An integrated view of funding retirement

By Patricia Pascuzzo, Founder and Executive Director

Research shows that even under a mature superannuation system decades from now, most Australians still won’t have saved enough to meet their aged-care costs and will have retirement income well below the level needed for a comfortable standard of living.

The Committee for Sustainable Retirement Incomes (CSRI) carried out a comprehensive review of the retirement income system, building on the findings of the Murray, Cooper and Henry reviews. Using the collective thoughts and feedback from industry leaders, consumers, government and academics, the aim was to develop long-term policies that would result in adequate and sustainable retirement incomes for all.

Founder of the CSRI Patricia Pascuzzo outlines the findings of the review, what they mean for ordinary Australians and what needs to be done in the short-term to secure long-term security for retirees

Given the increasing cost of aged care and a rising rate of people going into aged care facilities, a more effective use of all household assets will need to be made to maintain an adequate living standard.

The most direct way of improving retirement outcomes for ordinary people is to efficiently convert superannuation balances into sustainable income streams. This means building on the strengths of the fully-funded defined contribution system with outcomes similar to a defined benefits system.

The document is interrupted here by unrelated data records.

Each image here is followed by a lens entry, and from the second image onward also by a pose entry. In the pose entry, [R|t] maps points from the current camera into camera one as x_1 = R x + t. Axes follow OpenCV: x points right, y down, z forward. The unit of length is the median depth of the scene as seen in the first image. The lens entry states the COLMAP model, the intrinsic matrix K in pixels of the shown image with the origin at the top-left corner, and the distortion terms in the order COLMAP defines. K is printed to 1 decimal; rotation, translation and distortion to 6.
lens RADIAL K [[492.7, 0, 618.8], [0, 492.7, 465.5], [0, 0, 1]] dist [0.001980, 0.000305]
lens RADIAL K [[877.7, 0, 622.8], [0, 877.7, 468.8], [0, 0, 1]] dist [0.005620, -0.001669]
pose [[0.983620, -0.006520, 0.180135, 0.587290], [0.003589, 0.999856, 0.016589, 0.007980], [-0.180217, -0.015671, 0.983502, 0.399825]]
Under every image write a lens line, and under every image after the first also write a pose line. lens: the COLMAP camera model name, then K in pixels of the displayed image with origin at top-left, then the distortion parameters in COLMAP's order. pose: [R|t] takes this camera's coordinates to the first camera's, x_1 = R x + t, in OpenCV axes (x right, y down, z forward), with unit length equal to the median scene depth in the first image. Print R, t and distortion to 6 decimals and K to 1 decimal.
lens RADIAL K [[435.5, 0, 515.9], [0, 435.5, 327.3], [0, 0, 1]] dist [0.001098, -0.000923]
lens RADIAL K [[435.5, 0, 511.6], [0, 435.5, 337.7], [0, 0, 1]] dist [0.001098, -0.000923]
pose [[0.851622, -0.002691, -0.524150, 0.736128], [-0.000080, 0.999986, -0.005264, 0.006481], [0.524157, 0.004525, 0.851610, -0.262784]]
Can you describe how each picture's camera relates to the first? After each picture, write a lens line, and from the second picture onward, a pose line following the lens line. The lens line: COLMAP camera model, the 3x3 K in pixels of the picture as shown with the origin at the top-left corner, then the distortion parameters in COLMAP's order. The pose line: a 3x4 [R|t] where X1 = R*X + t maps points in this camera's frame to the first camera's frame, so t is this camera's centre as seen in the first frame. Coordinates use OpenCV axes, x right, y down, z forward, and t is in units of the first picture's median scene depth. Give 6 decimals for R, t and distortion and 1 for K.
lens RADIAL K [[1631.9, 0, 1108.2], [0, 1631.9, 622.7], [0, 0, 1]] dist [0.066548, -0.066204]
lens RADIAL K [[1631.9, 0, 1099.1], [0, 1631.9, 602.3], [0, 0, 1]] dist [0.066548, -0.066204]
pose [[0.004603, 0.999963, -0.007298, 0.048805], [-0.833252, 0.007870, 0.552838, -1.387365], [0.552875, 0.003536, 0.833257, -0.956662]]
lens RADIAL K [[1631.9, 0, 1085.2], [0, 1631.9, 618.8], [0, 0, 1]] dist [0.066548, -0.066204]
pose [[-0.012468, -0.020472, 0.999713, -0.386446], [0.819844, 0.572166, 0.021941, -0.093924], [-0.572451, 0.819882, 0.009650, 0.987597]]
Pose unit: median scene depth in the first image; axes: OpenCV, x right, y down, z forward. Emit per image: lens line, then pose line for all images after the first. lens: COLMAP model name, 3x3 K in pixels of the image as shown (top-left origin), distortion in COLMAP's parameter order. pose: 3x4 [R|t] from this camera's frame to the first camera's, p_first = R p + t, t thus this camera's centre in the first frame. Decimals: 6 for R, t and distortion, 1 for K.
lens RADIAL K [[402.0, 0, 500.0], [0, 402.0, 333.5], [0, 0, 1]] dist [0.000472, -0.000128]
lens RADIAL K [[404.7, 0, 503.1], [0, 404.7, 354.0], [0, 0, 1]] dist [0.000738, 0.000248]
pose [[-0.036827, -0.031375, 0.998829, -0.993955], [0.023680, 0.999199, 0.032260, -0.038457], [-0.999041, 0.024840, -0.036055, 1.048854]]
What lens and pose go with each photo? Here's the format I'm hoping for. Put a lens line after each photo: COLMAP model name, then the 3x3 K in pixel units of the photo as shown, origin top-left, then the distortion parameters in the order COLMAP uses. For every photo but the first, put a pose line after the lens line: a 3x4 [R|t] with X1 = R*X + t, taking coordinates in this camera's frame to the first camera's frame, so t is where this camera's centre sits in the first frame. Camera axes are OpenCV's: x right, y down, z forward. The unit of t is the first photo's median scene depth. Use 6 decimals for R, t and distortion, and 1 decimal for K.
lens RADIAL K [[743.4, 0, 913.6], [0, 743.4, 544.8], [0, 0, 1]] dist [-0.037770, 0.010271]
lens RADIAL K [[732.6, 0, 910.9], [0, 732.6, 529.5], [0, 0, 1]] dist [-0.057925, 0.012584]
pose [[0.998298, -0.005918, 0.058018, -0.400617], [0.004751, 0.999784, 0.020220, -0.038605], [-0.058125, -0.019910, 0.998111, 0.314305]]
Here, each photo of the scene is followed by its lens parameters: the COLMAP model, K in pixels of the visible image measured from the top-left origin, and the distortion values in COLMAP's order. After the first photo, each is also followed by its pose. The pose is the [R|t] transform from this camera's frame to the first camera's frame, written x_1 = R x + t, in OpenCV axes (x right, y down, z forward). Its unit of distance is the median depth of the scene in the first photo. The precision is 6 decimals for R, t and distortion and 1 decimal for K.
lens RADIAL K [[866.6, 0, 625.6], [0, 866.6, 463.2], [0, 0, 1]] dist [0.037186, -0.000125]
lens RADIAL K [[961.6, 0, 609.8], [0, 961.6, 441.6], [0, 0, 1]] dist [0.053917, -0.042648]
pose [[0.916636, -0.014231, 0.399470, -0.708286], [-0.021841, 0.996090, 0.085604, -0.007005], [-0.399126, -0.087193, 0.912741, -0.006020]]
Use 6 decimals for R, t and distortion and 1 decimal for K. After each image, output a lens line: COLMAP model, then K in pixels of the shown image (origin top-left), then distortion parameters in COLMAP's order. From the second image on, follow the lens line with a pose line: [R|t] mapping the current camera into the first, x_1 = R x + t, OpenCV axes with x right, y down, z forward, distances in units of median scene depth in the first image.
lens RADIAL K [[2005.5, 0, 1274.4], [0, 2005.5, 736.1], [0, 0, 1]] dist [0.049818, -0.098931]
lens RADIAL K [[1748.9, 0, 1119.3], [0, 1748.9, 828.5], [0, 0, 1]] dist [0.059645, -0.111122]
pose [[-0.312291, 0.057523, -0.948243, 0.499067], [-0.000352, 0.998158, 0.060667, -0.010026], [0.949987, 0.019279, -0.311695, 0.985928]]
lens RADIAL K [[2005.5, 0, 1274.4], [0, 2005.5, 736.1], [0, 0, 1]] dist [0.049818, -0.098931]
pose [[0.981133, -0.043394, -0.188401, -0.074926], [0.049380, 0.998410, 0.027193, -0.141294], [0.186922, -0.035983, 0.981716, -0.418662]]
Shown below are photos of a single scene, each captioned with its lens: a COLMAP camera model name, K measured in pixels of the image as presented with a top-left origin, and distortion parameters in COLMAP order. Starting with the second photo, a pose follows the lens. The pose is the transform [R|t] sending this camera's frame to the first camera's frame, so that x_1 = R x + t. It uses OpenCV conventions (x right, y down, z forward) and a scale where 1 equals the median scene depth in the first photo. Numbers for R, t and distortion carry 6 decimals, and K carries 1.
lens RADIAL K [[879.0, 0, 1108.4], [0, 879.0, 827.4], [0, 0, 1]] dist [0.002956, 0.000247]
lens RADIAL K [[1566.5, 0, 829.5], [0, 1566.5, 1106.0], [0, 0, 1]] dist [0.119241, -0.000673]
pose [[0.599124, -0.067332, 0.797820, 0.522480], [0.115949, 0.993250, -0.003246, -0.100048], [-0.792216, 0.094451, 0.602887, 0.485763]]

Australian households have more wealth tied up in housing than any other asset. There is a growing need to find a way to encourage pensioners to access the equity in their homes to improve their retirement incomes.

Currently, there are significant obstacles to accessing home equity. In fact, the current reverse mortgage market in Australia fails to support retirement income – most loans are lump sums not income – and the average loan size is small and costly in terms of interest. Australian retirees own over $900 billion in home equity yet only $3.5 billion has been accessed through the current equity release market.

It would be counter-productive to improving adequacy if any funds released in this way were included in the Age Pension means test while housing is exempt. The value of the home is no different from any other asset and, in principle; it should be included in the Age Pension means test.

The difficulty is how to create a model where pensioners can access their home equity without reducing their cash income, especially as some pensioners own high value homes but are income poor. In order to effectively tap this home equity, the exemption limit below which home equity would not be subject to the means test would need to be set reasonably high: to ensure that no pensioner suffers a loss of cash income. This means that there should be enough equity remaining in the property to finance the release of equity and meet the requirements for accessing residential aged care in the future.

Providing an exemption to the $1.6m cap that can be transferred to the pension phase for people downsizing the family home does nothing to assist those retirees who are most in need.

Helping retirees tap the equity in their homes is a critical element of making Australia’s retirement income system more sustainable. But it is just one piece of the puzzle.

 

More guidance needed for super members at retirement

The Government is developing a framework for the pensions phase, drawing on the work of the 2014 Financial System Inquiry to promote ‘Comprehensive Income Products in Retirement’ (CIPRs). CIPRs are intended to offer more security by managing risks more efficiently through pooling funds, thereby offering higher retirement incomes.

Engagement by the Committee for Sustainable Retirement Incomes suggests that firmer guidance is needed to help super members at retirement. This would involve a system of ‘guided choices’ where the CIPRs offered by superannuation funds are pre-selected according to broad categories of members (age, gender, accumulation balance, age pension entitlement, and ability to access other savings).

Such guidance would preferably start from no later than age 50, involving iterative engagement with members as they consider when they intend to retire (or transition to retirement), and whether to vary their voluntary contributions to achieve their target retirement income. The approach recognises that most retirees do not seek personal financial planning advice and that this is not going to change quickly.

There are many challenges here, not only about product design but also about the obligations of trustees, and protections for trustees, the regulatory requirements for the product offers, and the degree of compulsion on funds to offer them. The process will only work well if tax and transfer settings in retirement complement the arrangements for superannuation in the accumulation phase, and are sufficiently stable for the purposes of planning and for decision-making at retirement.